It was time to see if Lord Petyr Baelish’s words were as strong as stone.
While Sansa, Brienne, Podrick and the battalion of a thousand northmen waited behind, Baelish galloped to the gates of the Crossing with an envoy of not more than a dozen knights of the Vale. An equal number of men from the Twins trotted up to Baelish, in all likelihood some bastard children of the late Lord Frey. Sansa had already warned her men to stay alert. If Baelish and the Freys were planning to take her hostage, Sansa’s men outnumbered them three to one.
Soon, she saw Petyr return to the battalion. He is worried, Sansa saw before he spoke. “Lady Sansa, I may require your assistance in securing safe passage across the Twins. Lady Brienne, if you would kindly accompany us as well?”
Brienne was never like to leave Sansa’s side, yet she found it odd that Petyr explicitly requested her presence at the parley. As the trio trotted towards the Freys, Sansa’s apprehension manifested in a piercing comment at Littlefinger. “You told me the Freys would let us pass. Must it come to war, then?”
“Absolutely not,” said Baelish confidently. “Safe passage to the Vale is imminent. The only complication lies in the men I just met. They are not Freys.”
Sansa had no time to express surprise – by then, they were within earshot of those in front of them. Her eyes instinctively turned to the sigil of their clothing. With one look at the silver trout, all was clear.
Brynden the Blackfish looked much older than the last time Sansa saw him, times when he infrequently visited Winterfell. His hair had turned from grey to white and wrinkles were looser, but his eyes gleamed like a child as, after a second of puzzlement, he recognized the daughter of Catelyn Tully. Before Sansa could react, she found herself bound in a bear hug by his great uncle. He smelled of salt and ale, which Sansa thought more fragrant than the scents of King’s Landing.
“Uncle Brynden!” Sansa managed to say. “I did not know you were alive!”
The Blackfish broke the hug. “Neither did I, if you ask me,” he said in cheerful rasps. “I wondered if it was the wrong choice to ignore Lady Brienne’s pleas to accompany her to you, back at Riverrun. I had to barely escape the place with my life. I left my own home to Frey mice, with nothing to live for. They were dark days, me waiting for them to pursue me and end it. None ever came.
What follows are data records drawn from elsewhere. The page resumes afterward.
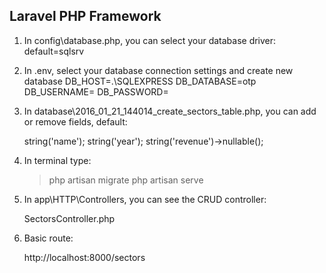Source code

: ## Laravel PHP Framework

1. In config\database.php, you can select your database driver:
    default=sqlsrv

2. In .env, select your database connection settings and create new database
    DB_HOST=.\SQLEXPRESS
    DB_DATABASE=otp
    DB_USERNAME=
    DB_PASSWORD=

3. In database\2016_01_21_144014_create_sectors_table.php, you can add or remove fields, default:

    string('name');
    string('year');
    string('revenue')->nullable();

4. In terminal type:

    >php artisan migrate
    >php artisan serve

5. In app\HTTP\Controllers, you can see the CRUD controller:

    SectorsController.php

6. Basic route:

    http://localhost:8000/sectors

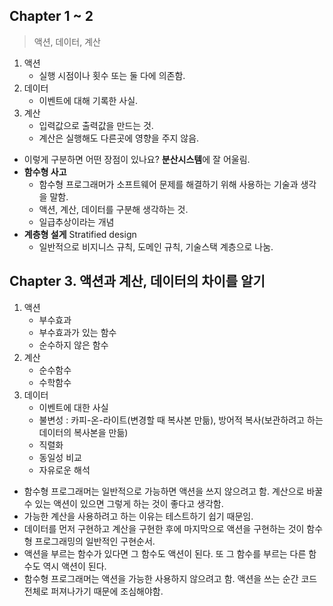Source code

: ## Chapter 1 ~ 2
> 액션, 데이터, 계산

1. 액션
   - 실행 시점이나 횟수 또는 둘 다에 의존함.
2. 데이터
   - 이벤트에 대해 기록한 사실.
3. 계산
   - 입력값으로 출력값을 만드는 것.
   - 계산은 실행해도 다른곳에 영향을 주지 않음.

- 이렇게 구분하면 어떤 장점이 있나요? **분산시스템**에 잘 어울림.
- **함수형 사고**
  - 함수형 프로그래머가 소프트웨어 문제를 해결하기 위해 사용하는 기술과 생각을 말함.
  - 액션, 계산, 데이터를 구분해 생각하는 것.
  - 일급추상이라는 개념
- **계층형 설게** Stratified design
  - 일반적으로 비지니스 규칙, 도메인 규칙, 기술스택 계층으로 나눔.

## Chapter 3. 액션과 계산, 데이터의 차이를 알기
1. 액션
   - 부수효과
   - 부수효과가 있는 함수
   - 순수하지 않은 함수
2. 계산
   - 순수함수
   - 수학함수
3. 데이터
   - 이벤트에 대한 사실
   - 불변성 : 카피-온-라이트(변경할 때 복사본 만듦), 방어적 복사(보관하려고 하는 데이터의 복사본을 만듦)
   - 직렬화
   - 동일성 비교
   - 자유로운 해석
- 함수형 프로그래머는 일반적으로 가능하면 액션을 쓰지 않으려고 함. 계산으로 바꿀 수 있는 액션이 있으면 그렇게 하는 것이 좋다고 생각함.
- 가능한 계산을 사용하려고 하는 이유는 테스트하기 쉽기 때문임.
- 데이터를 먼저 구현하고 계산을 구현한 후에 마지막으로 액션을 구현하는 것이 함수형 프로그래밍의 일반적인 구현순서.
- 액션을 부르는 함수가 있다면 그 함수도 액션이 된다. 또 그 함수를 부르는 다른 함수도 역시 액션이 된다.
- 함수형 프로그래머는 액션을 가능한 사용하지 않으려고 함. 액션을 쓰는 순간 코드 전체로 퍼져나가기 때문에 조심해야함.
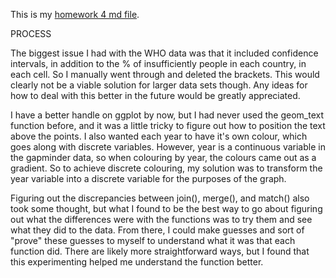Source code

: This is my [homework 4 md file]().

PROCESS

The biggest issue I had with the WHO data was that it included confidence intervals, in addition to the % of insufficiently people in each country, in each cell. So I manually went through and deleted the brackets. This would clearly not be a viable solution for larger data sets though. Any ideas for how to deal with this better in the future would be greatly appreciated.

I have a better handle on ggplot by now, but I had never used the geom_text function before, and it was a little tricky to figure out how to position the text above the points. I also wanted each year to have it's own colour, which goes along with discrete variables. However, year is a continuous variable in the gapminder data, so when colouring by year, the colours came out as a gradient. So to achieve discrete colouring, my solution was to transform the year variable into a discrete variable for the purposes of the graph.

Figuring out the discrepancies between join(), merge(), and match() also took some thought, but what I found to be the best way to go about figuring out what the differences were with the functions was to try them and see what they did to the data. From there, I could make guesses and sort of "prove" these guesses to myself to understand what it was that each function did. There are likely more straightforward ways, but I found that this experimenting helped me understand the function better.

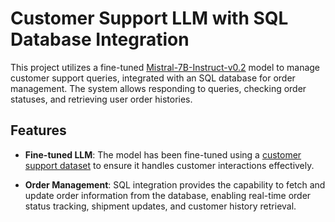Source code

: # Customer Support LLM with SQL Database Integration

This project utilizes a fine-tuned [Mistral-7B-Instruct-v0.2](https://huggingface.co/mistralai/Mistral-7B-Instruct-v0.2) model to manage customer support queries, integrated with an SQL database for order management. The system allows responding to queries, checking order statuses, and retrieving user order histories.

## Features

- **Fine-tuned LLM**: The model has been fine-tuned using a [customer support dataset](https://huggingface.co/datasets/Kaludi/Customer-Support-Responses) to ensure it handles customer interactions effectively.
  
- **Order Management**: SQL integration provides the capability to fetch and update order information from the database, enabling real-time order status tracking, shipment updates, and customer history retrieval.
It seems the cowardly roaches told the Kingslayer of my demise rather than my escape.”
Brynden’s tone changed, becoming grimmer and with more steel. “I traveled to the Twins in disguise, hoping to catch a glimpse of old man Walder Frey and end him before he ended me. That was the best plan I had. Instead, I found someone better. If you want to thank someone for my life, thank not the gods, but the man standing beside me. It seems some years in the dungeons has made a king of my nephew.” The tone was harsh, but pride was clearly present.
The scarred, bearded man beside Uncle Brynden hardly reacted to his comments. He looked less a king and more a tramp, but his envoy seemed to hold him in such reverence that there was no doubt he was their leader. Amidst the masses of hair he sported, the crown was hard to miss, but Sansa eventually saw it. Till now he had not spoken a word, glaring at everyone with eyes of stone, but after the Blackfish recognized Sansa, and upon him recognizing Brienne of Tarth – once Lady Catelyn’s sworn guard – his countenance softened.
As he struggled for words, Sansa saw him to be overcome with emotion. Finally, he spoke. “Sansa, allow me to express my deepest sympathies at the death of your mother and brother. Every second of every day the Freys kept me hostage in their dungeons, I dreamed of their extermination by root and stem. After the last of their pests died at Seagard, I hope I have given some consolation.”
With acquaintances made, King Edmure Tully allowed Houses Stark and Arryn to pass through the Crossing unharmed. Sansa expressed her delight and promised to send Jon a raven to discuss terms of alliance with the Tullys, should he survive the war with Daenerys. Baelish, in his own way of offering an alliance, spoke of his gratitude and promised to return the favor in the future.